• [TRY IT]: Wherever the word "evaluations" appears in a line of the records, copy that line.

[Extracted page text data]
---

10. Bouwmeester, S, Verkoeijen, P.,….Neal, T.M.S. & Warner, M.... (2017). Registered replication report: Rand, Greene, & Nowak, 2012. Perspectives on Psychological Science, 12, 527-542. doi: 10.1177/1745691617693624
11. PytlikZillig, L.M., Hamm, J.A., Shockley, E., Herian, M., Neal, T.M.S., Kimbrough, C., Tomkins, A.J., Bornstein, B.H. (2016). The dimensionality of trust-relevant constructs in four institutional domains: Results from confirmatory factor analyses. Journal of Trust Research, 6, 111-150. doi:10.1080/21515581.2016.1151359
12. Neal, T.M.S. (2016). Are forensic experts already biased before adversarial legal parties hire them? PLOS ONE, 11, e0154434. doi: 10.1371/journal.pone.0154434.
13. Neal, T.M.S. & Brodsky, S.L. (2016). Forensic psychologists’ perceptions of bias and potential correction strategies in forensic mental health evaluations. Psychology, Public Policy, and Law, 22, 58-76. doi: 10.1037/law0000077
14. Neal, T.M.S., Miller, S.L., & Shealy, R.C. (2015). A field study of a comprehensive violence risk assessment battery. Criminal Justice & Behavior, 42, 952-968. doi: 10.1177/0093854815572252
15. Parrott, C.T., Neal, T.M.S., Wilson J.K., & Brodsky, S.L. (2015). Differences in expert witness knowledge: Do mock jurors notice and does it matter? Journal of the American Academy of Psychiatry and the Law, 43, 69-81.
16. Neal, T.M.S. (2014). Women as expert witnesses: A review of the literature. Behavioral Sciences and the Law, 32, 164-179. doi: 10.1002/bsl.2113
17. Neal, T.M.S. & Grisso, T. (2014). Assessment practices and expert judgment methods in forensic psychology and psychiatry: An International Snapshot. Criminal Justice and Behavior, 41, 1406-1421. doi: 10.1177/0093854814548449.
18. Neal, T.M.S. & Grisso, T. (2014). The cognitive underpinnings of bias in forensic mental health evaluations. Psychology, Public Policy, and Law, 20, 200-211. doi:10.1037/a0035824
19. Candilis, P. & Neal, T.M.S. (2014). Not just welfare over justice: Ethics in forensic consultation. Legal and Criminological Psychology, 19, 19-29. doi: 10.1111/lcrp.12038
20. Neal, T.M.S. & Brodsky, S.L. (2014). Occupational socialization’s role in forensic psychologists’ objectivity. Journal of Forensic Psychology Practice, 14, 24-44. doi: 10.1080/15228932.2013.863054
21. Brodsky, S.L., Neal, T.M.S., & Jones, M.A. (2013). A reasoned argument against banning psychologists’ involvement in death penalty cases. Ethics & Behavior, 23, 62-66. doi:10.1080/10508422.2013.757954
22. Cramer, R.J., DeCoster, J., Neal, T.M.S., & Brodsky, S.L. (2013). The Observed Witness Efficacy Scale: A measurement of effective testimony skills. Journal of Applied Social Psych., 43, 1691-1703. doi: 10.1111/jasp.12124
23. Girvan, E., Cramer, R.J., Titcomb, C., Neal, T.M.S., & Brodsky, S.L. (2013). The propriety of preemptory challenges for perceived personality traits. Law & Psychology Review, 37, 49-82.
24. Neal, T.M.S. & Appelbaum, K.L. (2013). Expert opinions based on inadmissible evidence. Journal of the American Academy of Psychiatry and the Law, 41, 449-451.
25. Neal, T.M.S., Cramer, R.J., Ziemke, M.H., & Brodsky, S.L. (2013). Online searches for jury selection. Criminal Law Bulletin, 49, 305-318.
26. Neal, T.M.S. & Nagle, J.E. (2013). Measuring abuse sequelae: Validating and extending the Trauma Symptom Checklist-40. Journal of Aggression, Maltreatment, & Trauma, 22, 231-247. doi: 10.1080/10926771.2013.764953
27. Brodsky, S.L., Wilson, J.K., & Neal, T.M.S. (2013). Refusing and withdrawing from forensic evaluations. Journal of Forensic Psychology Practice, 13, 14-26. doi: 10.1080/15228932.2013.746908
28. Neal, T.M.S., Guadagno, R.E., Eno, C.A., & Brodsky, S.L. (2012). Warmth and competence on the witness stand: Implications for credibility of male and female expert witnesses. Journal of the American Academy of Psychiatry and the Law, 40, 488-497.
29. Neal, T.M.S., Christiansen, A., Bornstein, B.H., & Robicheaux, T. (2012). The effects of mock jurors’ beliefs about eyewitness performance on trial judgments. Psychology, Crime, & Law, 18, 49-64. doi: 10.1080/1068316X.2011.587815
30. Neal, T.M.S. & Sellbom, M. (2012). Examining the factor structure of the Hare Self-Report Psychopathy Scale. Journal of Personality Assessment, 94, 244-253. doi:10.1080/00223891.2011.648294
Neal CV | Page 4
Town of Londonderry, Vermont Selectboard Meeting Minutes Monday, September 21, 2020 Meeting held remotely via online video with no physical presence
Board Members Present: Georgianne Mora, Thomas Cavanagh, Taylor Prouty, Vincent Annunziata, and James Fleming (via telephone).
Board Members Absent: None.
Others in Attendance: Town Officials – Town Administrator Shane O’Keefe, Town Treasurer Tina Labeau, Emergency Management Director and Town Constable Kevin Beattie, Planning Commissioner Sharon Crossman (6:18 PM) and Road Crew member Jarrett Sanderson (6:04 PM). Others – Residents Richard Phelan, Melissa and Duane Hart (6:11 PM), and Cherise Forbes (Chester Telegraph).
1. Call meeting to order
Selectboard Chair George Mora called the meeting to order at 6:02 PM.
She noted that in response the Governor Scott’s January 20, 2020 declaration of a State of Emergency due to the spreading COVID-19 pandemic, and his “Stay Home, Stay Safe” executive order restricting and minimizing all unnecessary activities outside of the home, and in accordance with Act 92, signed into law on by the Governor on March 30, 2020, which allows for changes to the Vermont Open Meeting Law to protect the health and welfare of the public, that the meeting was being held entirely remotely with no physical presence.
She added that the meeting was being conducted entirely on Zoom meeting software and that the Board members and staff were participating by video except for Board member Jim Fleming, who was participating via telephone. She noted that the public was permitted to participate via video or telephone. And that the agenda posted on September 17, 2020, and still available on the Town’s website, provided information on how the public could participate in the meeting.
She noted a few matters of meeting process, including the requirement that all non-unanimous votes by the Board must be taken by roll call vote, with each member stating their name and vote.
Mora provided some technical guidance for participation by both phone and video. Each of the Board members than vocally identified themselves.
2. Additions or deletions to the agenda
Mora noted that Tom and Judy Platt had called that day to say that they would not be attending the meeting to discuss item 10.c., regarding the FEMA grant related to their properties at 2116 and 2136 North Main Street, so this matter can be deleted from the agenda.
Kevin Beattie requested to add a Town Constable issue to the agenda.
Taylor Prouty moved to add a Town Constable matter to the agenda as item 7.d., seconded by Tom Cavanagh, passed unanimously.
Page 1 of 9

---

• [FINISHED EXERCISE]:
13. Neal, T.M.S. & Brodsky, S.L. (2016). Forensic psychologists’ perceptions of bias and potential correction strategies in forensic mental health evaluations. Psychology, Public Policy, and Law, 22, 58-76. doi: 10.1037/law0000077
18. Neal, T.M.S. & Grisso, T. (2014). The cognitive underpinnings of bias in forensic mental health evaluations. Psychology, Public Policy, and Law, 20, 200-211. doi:10.1037/a0035824
27. Brodsky, S.L., Wilson, J.K., & Neal, T.M.S. (2013). Refusing and withdrawing from forensic evaluations. Journal of Forensic Psychology Practice, 13, 14-26. doi: 10.1080/15228932.2013.746908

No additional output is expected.